On Monday, the CME Group’s farm markets closed mostly higher, with wheat leading by double digits.

At the close, the July corn futures finished 2¾¢ lower at $4.24¼. Dec. corn futures closed 2¢ lower at $4.41¾.
 
July soybean futures ended 1¼¢ higher at $8.79. November soybean futures ended 1½¢ higher at $9.06½.

July wheat futures closed 16¾¢ higher at $5.19¾.

July soymeal futures settled $0.80 per short ton lower at $320.50. July soy oil futures ended 0.25¢ cent lower at 27.34¢ per pound.

In the outside markets, the NYMEX crude oil market is $0.70 lower, the U.S. dollar is lower, and the Dow Jones Industrials are 4 points higher.

USDA Crop Progress Report showed corn plantings behind even more than the trade had thought.
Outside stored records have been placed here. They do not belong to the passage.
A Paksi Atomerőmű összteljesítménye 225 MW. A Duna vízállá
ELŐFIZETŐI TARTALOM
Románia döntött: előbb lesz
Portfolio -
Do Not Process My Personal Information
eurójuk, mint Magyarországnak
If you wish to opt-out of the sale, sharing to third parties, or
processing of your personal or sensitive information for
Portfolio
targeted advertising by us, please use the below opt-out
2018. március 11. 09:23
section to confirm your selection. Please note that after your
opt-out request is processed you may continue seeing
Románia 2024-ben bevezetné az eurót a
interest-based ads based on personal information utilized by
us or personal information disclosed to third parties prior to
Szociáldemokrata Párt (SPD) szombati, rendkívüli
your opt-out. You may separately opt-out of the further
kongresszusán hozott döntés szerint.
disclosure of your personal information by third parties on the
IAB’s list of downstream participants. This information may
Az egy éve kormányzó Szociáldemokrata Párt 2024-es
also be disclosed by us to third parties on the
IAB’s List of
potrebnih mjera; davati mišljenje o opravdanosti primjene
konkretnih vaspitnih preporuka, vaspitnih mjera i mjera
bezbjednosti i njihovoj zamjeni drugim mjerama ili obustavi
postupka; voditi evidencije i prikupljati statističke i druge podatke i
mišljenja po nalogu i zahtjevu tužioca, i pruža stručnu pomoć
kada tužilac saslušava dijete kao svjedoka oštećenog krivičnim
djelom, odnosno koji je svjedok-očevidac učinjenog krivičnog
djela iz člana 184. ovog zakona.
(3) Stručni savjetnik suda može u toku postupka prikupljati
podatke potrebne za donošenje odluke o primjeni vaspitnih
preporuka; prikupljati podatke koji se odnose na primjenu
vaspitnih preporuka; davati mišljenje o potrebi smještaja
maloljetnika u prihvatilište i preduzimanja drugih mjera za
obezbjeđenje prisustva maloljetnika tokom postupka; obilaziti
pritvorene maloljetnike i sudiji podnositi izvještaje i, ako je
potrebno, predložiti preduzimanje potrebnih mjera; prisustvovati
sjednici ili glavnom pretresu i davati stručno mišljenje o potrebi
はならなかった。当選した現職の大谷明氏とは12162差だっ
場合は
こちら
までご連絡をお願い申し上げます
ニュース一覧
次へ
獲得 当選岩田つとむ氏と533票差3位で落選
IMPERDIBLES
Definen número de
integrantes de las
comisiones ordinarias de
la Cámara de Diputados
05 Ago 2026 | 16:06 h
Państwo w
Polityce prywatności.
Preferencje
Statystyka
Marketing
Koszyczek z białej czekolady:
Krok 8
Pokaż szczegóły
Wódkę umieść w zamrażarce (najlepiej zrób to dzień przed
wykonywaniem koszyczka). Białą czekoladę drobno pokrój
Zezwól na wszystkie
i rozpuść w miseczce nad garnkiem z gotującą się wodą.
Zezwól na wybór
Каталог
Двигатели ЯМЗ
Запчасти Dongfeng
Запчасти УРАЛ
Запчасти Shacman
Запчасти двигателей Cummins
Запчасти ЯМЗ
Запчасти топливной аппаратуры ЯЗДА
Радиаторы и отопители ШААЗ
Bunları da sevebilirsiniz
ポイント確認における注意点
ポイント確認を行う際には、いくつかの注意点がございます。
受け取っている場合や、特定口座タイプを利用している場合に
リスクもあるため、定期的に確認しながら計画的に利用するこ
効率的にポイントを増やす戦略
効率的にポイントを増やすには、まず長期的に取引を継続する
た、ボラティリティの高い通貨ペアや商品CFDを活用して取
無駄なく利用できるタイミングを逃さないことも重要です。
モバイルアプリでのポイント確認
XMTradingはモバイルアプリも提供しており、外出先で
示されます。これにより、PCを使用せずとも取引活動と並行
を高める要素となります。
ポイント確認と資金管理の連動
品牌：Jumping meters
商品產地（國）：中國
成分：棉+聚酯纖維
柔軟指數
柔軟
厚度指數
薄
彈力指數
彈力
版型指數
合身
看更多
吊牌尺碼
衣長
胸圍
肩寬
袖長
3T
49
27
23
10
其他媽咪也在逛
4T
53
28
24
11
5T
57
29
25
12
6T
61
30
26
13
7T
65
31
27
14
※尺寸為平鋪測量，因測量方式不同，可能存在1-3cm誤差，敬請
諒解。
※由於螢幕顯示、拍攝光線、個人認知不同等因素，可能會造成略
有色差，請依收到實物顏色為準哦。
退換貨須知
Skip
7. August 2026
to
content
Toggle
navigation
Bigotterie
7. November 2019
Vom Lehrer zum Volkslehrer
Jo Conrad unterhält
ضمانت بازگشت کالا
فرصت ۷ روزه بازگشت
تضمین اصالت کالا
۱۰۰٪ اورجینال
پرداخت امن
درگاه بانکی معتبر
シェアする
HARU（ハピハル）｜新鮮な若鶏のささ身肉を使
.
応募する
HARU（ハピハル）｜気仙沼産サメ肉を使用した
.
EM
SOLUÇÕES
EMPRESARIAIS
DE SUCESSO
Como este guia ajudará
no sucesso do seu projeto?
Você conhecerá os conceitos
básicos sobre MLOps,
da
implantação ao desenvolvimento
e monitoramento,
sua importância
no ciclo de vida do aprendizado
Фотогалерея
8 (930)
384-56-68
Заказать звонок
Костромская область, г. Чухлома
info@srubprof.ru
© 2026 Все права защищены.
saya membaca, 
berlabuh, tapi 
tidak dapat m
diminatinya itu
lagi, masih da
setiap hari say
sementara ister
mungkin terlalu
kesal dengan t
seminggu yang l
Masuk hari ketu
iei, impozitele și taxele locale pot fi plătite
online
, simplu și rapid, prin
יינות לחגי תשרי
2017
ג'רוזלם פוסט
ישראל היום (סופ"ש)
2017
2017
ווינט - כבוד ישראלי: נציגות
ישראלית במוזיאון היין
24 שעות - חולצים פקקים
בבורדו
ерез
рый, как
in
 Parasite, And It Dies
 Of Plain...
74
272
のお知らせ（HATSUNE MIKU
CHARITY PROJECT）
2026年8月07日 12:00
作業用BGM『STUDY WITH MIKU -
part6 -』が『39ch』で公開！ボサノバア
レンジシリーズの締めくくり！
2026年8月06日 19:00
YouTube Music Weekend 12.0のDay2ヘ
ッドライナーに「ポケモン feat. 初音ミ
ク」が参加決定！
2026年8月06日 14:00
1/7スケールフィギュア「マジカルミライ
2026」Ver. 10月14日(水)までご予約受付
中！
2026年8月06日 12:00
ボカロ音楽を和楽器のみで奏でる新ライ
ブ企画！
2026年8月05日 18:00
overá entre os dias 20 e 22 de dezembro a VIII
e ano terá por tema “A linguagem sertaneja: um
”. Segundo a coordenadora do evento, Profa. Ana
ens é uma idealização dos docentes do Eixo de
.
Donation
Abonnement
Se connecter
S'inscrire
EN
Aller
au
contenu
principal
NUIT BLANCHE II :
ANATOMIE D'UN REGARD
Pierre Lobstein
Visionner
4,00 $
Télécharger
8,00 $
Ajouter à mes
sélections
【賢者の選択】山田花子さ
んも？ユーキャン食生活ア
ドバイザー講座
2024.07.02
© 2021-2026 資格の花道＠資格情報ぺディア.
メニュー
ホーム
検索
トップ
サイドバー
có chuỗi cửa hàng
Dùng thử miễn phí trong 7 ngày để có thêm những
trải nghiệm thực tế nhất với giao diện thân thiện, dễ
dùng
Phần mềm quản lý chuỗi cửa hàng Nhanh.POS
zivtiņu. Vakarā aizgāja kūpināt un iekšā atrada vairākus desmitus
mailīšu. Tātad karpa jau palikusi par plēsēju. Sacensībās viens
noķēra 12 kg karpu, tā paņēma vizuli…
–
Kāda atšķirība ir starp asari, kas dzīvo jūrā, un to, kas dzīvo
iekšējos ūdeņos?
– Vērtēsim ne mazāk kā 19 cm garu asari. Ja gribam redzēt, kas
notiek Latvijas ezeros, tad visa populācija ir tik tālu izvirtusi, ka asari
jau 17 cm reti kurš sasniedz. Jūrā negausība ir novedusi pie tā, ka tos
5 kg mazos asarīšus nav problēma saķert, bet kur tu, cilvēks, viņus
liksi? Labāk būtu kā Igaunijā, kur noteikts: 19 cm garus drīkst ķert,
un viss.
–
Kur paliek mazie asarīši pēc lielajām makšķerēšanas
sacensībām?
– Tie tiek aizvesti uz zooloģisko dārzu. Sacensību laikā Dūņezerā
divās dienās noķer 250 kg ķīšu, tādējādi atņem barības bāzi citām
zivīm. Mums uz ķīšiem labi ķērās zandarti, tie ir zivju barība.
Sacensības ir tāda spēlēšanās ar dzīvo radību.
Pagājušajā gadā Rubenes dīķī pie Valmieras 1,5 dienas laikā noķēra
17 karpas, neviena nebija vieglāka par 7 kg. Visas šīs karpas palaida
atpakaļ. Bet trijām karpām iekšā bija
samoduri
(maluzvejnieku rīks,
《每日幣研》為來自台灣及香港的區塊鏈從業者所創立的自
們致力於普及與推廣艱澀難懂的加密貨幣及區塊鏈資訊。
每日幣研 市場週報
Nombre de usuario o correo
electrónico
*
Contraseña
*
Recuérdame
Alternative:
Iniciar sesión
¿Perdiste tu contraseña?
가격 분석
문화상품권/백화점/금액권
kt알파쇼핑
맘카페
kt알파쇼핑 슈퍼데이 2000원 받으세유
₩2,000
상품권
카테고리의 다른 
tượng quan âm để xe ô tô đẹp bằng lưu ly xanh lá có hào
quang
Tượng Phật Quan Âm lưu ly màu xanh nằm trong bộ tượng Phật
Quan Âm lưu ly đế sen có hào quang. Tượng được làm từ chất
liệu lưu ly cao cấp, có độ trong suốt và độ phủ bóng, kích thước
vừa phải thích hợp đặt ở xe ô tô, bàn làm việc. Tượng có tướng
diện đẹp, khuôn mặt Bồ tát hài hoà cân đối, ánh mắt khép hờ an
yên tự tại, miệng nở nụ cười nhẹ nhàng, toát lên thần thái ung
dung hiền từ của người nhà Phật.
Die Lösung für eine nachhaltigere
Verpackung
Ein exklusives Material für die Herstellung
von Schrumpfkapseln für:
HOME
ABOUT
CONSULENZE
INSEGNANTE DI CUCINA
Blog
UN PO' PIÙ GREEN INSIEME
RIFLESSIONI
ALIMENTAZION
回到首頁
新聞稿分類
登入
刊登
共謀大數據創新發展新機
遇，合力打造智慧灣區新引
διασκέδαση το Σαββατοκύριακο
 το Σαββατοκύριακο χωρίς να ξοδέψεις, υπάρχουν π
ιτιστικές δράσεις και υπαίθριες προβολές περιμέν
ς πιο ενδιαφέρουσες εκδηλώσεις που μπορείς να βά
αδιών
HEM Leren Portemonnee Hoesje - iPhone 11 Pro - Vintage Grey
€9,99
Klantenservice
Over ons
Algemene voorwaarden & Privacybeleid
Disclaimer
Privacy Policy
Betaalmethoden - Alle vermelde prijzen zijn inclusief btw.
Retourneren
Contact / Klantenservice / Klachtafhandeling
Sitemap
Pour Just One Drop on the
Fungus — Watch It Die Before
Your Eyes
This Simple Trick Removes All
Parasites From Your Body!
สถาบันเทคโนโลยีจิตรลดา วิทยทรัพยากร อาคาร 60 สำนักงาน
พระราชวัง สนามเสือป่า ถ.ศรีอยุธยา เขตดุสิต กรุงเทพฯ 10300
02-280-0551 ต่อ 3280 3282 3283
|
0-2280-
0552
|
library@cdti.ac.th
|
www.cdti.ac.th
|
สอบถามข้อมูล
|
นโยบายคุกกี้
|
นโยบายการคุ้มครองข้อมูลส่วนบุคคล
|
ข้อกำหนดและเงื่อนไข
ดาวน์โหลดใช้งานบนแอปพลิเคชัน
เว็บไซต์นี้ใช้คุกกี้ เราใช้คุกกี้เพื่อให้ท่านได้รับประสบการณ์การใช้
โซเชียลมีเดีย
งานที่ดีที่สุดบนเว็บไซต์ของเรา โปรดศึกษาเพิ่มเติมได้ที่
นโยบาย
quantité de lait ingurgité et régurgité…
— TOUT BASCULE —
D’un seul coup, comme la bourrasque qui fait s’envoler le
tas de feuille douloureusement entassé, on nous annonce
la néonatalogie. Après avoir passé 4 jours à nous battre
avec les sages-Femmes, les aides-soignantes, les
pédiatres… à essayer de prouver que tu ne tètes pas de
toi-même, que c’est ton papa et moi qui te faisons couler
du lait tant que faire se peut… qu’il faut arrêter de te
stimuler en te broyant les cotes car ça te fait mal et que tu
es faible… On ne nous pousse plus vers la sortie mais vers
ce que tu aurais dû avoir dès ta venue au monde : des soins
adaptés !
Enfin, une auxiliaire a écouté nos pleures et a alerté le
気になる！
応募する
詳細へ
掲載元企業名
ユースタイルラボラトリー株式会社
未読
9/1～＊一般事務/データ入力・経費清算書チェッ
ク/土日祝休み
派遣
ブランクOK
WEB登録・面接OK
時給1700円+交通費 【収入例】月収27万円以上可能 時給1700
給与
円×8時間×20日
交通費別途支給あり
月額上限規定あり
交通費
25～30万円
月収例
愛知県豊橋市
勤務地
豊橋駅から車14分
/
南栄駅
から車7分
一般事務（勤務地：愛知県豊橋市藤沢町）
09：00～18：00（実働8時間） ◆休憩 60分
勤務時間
This morning, Al Kluis, Kluis Advisors, noted that investors are eager to see this afternoon’s USDA Crop Progress Report at 3 p.m. CDT.

“The USDA Crop Progress Report today will show nationwide corn planting at about 70% complete. This would suggest 27 million acres of corn will be planted the first time in the month of June, and possibly 1 to 2 million acres of corn will need to be replanted in June,” Kluis told customers in a daily note.

Kluis added, “I am watching the wheat-corn spread. With nearby KC wheat futures trading at $4.78 per bushel, it is difficult for me to believe the $5 corn projections. Yes, corn has traded above wheat. However, it does not stay above the price of wheat for very long.”